Looks sharp. Another thing I left off of mine was some iron trim for the front, again, less north European and more south.... 

Some like Piko, others do not compared to Pola. Me, there are good and bad from both makers. One thing about Piko, many of the kits are more modular. Pola did some of the same, and many kits with shared parts. 

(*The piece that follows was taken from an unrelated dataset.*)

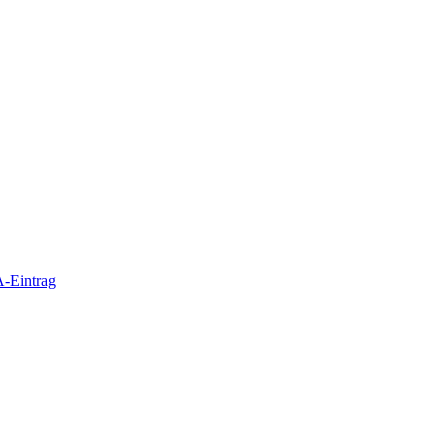
-Eintrag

From Piko, one of the most modular are the brick buildings. I am combining these two into a larger building as I said a few posts above: 

http://www.wholesaletrains.com/Detail.asp?ID=20012357 

http://www.wholesaletrains.com/Detail.asp?ID=20012372 

So keep Piko in mind for more building needs for your railway.


----------



## jr747 (Feb 7, 2008)

I just found this post and wanted to contribute. I just finished building the Piko Union Station. When I saw a picture of it online, it was exactly the station I was looking for my layout. It's for my layout that's in my basement. I thought the German glue that came with it is pretty good but I don't have to deal with the outside elements either. I plan on adding lighting in the building so I'm going to apply white masking tape over the windows so that only light comes through. Since the building doesn't come with a station platform, I'm going to build a platform out of the 1" thick styrofome that I bought at Home Depot. I will post some pictures when it is complete.

J.R.


----------